Macron neden Beyrut'ta?
Fransa Cumhurbaşkanı korkunç patlamanın ardından Beyrut'a giden ilk yabancı devlet başkanı oldu. Macron, hükümeti protesto edenler önünde yaptığı konuşmada, zor durumdaki ülkeye yeniden inşa için uluslararası bir yardım programının arkasında durduğunu vurgulayarak yardımların doğrudan halka dağıtılmasının gerekli olduğunu söyledi. Köşe yazarları Macron'un çıkışının doğru zamanda atılan doğru bir adım olup olmadığını tartışıyor.
Macron işi biliyor
Macron, Lübnan'ın yolsuzluklara bulaşmış başarısız hükümetine güvenmiyor, diyor Lübnan'da yayınlanan L'Orient-Le Jour:
“İster kaza olsun ister suikast, ister bomba ister kurşun, ister İsrail ister tesadüf, bizim için fark etmez! Beyrut'tan sağ çıkanların Emmanuel Macron'a ve uluslararası topluma vermek istedikleri mesaj işte buydu. Gerçek Lübnan devleti, bugün karşı karşıya bulunduğumuz canavar değil, hiçbir zaman da olamaz. Canavarı görmezden gel, arkasından dolan, yokmuş gibi davran! Her şeyden önce devletin, 4 Ağustos patlamasını tek başına soruşturmasına izin verilmemeli.
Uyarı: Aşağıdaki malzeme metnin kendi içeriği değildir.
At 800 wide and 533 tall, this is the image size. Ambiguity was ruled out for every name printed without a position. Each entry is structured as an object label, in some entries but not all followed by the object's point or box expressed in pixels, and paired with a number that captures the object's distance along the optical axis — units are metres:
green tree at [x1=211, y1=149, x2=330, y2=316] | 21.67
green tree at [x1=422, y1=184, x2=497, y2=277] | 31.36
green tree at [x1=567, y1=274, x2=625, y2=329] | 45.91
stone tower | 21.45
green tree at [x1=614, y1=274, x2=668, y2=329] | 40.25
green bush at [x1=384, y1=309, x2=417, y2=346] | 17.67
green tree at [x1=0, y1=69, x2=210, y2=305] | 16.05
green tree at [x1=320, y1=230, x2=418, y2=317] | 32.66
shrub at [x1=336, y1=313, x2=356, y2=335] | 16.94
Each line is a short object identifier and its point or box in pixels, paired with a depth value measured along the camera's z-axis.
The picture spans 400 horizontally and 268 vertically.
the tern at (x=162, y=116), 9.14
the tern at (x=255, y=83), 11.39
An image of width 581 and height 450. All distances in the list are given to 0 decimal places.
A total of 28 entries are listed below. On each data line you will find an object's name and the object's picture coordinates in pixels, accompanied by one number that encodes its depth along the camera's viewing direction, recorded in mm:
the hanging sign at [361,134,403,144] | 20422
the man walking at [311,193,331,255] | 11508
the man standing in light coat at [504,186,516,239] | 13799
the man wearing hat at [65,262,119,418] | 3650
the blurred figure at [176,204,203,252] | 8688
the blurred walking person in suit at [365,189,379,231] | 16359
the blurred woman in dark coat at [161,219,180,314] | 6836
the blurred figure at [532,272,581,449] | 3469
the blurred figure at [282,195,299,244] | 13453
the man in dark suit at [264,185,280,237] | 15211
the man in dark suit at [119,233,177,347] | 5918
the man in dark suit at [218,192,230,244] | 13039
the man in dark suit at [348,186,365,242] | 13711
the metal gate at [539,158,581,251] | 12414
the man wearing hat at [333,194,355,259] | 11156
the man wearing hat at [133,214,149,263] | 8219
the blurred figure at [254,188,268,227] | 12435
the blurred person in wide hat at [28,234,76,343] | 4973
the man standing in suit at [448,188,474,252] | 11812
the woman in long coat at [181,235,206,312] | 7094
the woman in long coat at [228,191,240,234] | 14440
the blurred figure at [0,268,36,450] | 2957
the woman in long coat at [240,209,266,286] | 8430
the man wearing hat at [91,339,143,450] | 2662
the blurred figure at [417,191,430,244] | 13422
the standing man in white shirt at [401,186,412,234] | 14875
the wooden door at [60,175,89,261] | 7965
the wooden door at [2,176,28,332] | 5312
Uluslararası yardım da bu canavar es geçilerek dağıtılmalı. Emmanuel Macron dün akşam bu ve benzeri konularda önemli bir adım attığını gösterdi.”
Avrupa'dan güçlü bir mesaj
Der Spiegel dergisi Macron'un cesur hamlesini övüyor:
“Macron'un Lübnan'a gidişini, eski sömürgelerde güçlü bir görüntü vermesinin kendi ülkesinde de olumlu karşılanacak olmasıyla açıklamak mümkün tabii. Ama Macron'un hemen Lübnan'a gitmesi ve nefret edilen seçkinlere karşı halkın yanında yer alması, öncelikle Avrupa'dan güçlü bir mesaj anlamına geliyor. ... Fransa, -son olarak Libya'da tek başına hareket ettiğinde tanık olduğumuz gibi yanlış yönlendirilmiş- gerçek jeopolitik ihtirasları olan ve bunu gizlemeyen tek AB ülkesi. Macron zaten dış politikayı düzenleme iddiası olan ve bir Avrupalı olarak bu konuda liderlik rolü üstlenmekten çekinmeyen biri. Almanya bunu örnek alabilir.”
Öncelikle stratejik bir hamle
La Repubblica'ya göre Fransa Türkiye'nin Akdeniz bölgesindeki ilerleyişini durdurmak için jeopolitik bir ağ kuruyor:
“Elize Sarayı'nın şefinin Lübnan misyonu, Mısır ile Yunanistan arasında imzalanan deniz, enerji ve ekonomi anlaşmasıyla aynı zamana denk geldi. Bu anlaşma Türkiye ile Libya hükümetinin geçen yıl Trablus'ta imzaladıkları deniz anlaşmasına açık bir cevap. Tesadüf olamaz: Bu işin içinde de Fransa'nın parmağı var. Libya'da Türkiye tarafından küçük düşürülen ve bu yüzden Ortadoğu'da bir zamanlar Türkiye'nin bahçesi olan Lübnan'da Ankara'ya ayar vermeye kararlı olan Fransa. Akdeniz bölgesinde yönetmen koltuğunda Paris'in oturduğu 'büyük bir oyun' oynanıyor.”
Hem reklam, hem müdahalecilik: Sağ ol, almayayım
De Morgen, Fransa cumhurbaşkanının fırsatları nasıl kullandığını biraz da şaşkınlıkla izliyor:
“Cumhurbaşkanı Macron Beyrut sokaklarında bir kahraman gibi yürüyor. Lübnan halkı, kendi liderlerinde bulamadığı teselliyi onda arıyor. Tuhaf bir görüntü. Lübnan halkı, bir zamanlar kurtulduğu ülkenin liderine sarılıyor. ... Cam kırıkları temizlendiğinde, insanların öfkesinin bir değişikliğe mi, kaosa mı yoksa daha fazla yıkıma mı yol açacağı ortaya çıkacak. Umarım Belçika o zaman daha hızlı ve daha güçlü bir tutum sergiler. Bunun da Fransız tarzı bir halkla ilişkiler kampanyası ya da müdahalecilikle yapılmasını istemiyoruz biz.”